Expectedly, India reacted angrily to Jadhav's sentencing. Immediately after the news came in, India's foreign secretary, S Jaishankar, summoned Pakistan's high commissioner, Abdul Basit, and issued a demarche. He dubbed the Field General Court Martial decision a "premeditated murder", and said that the trial conducted was "farcical". The harsh language reflects the anger of the government at the shoddy treatment meted out to Jadhav, a former naval officer who Pakistan regards as a spy.
Though Jadhav was arrested in March last year, the Indian High Commission has not been granted access to him. Normally, embassy officials are allowed consular access. But, despite thirteen requests by India between 25 March last year to 31 March, 2017, the authorities in Islamabad and Rawalpindi bluntly turned down the High Commission's request.
"If basic norms of law and justice are not observed, the government and the people of India will regard it as premeditated murder," the Ministry of External Affairs said in the demarche. "It is significant that our High Commission was not even informed that Kulbhushan Jadhav was being brought to trial," it added.
Pakistan regards Jadhav as an agent sent out by India's spy agency RAW, to encourage subversive activities in the port city of Karachi and in several places across Balochistan. His confessional statements were played out on several news portals. India has rejected all these claims and has said that Jadhav was kidnapped and arrested from the Iranian border by Pakistan and has been falsely charged.
Sibal believes that New Delhi would raise Jadhav's issue in all diplomatic forums and talk about the 'farcical' trial. The fact that India was not granted consular access to the prisoner will also be brought up in subsequent exchanges.
"Pakistan must be asked to provide proof… after all, Sartaj Aziz himself had said some time back that there was not enough evidence,'' Sibal said. India will have to launch a diplomatic onslaught in the next few days. Apart from making loud noise, there could be action and kidnapping of Pakistani soldiers across the LoC... to use them as a bargaining chip, Sibal speculated.
"Pakistan is feeling emboldened with China at its side and with Nikki Haley, US ambassador to United Nations, talking of President Donald Trump mediating between India and Pakistan on Kashmir,'' the former foreign secretary explained.
Islamabad had always wanted a third country to intervene and if the US wants to play that role, it will be a godsend for Pakistan.

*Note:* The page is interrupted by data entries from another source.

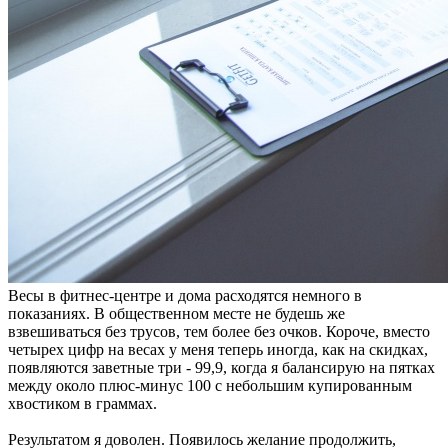
Весы в фитнес-центре и дома расходятся немного в
показаниях. В общественном месте не будешь же
взвешиваться без трусов, тем более без очков. Короче, вместо
четырех цифр на весах у меня теперь иногда, как на скидках,
появляются заветные три - 99,9, когда я балансирую на пятках
между около плюс-минус 100 с небольшим купированным
хвостиком в граммах.
Результатом я доволен. Появилось желание продолжить,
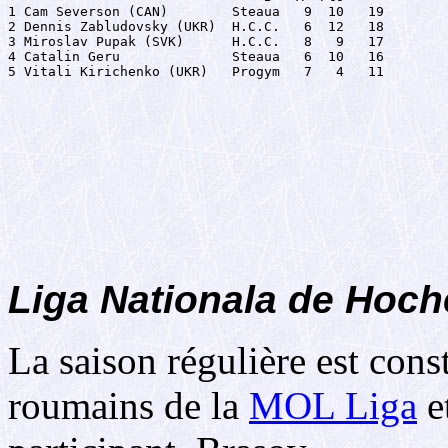
1 Cam Severson (CAN)        Steaua   9  10   19

2 Dennis Zabludovsky (UKR)  H.C.C.   6  12   18

3 Miroslav Pupak (SVK)      H.C.C.   8   9   17

4 Catalin Geru              Steaua   6  10   16

5 Vitali Kirichenko (UKR)   Progym   7   4   11
Liga Nationala de Hoche
La saison régulière est cons
roumains de la
MOL Liga
e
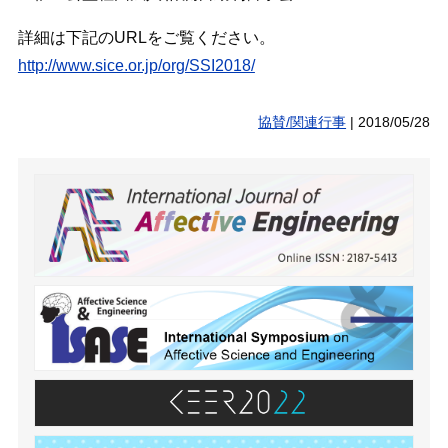
詳細は下記のURLをご覧ください。
http://www.sice.or.jp/org/SSI2018/
協賛/関連行事
|
2018/05/28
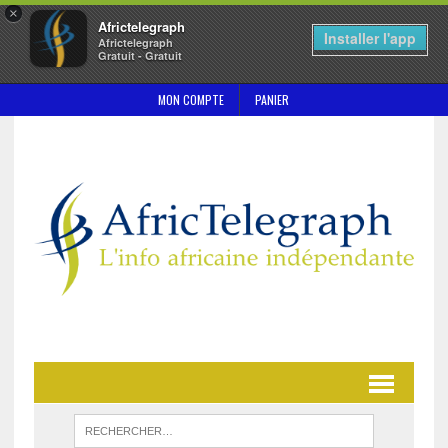
×
Africtelegraph
Installer l'app
Africtelegraph
Gratuit - Gratuit
MON COMPTE
PANIER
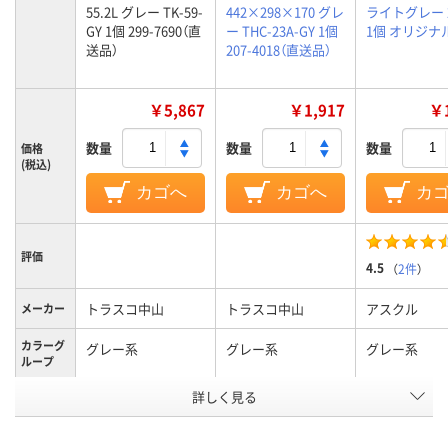
55.2L グレー TK-59-
442×298×170 グレ
ライトグレー 2
GY 1個 299-7690（直
ー THC-23A-GY 1個
1個 オリジナ
送品）
207-4018（直送品）
￥5,867
￥1,917
￥1
数量
数量
数量
価格
(税込)
カゴへ
カゴへ
カ
評価
4.5
（
2件
）
トラスコ中山
トラスコ中山
アスクル
メーカー
カラーグ
グレー系
グレー系
グレー系
ループ
アスクル
詳しく見る
商品環境
95
スコア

At the same time, China-India ties have been strained in recent times, with Beijing batting for Pakistan both at the Nuclear Suppliers Group and at the UN Security Council.
The current visit of Tibet's spiritual leader, the Dalai Lama, has further strained ties. "All this is giving Pakistan the confidence to provoke India,'' he added.
But perhaps better sense will prevail and after tempers cool, a swap can be arranged. But, good sense is usually the last thing one can expect from either side.